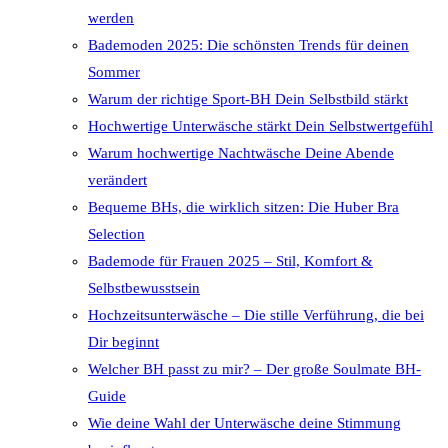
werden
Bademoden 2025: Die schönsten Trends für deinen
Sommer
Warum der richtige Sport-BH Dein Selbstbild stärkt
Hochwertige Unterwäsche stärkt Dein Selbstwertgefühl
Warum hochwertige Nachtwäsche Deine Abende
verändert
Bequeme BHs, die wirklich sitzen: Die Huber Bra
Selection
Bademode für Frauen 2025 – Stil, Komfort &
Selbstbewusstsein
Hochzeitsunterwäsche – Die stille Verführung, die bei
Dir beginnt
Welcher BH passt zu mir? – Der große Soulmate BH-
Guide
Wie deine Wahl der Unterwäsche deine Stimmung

#####

» **Your instructions**
The answer must consist of the lines from the one with "Welcher BH passt" through the final line of the entries above, exactly as they are, and nothing else.

» **Written answer**
Welcher BH passt zu mir? – Der große Soulmate BH-
Guide
Wie deine Wahl der Unterwäsche deine Stimmung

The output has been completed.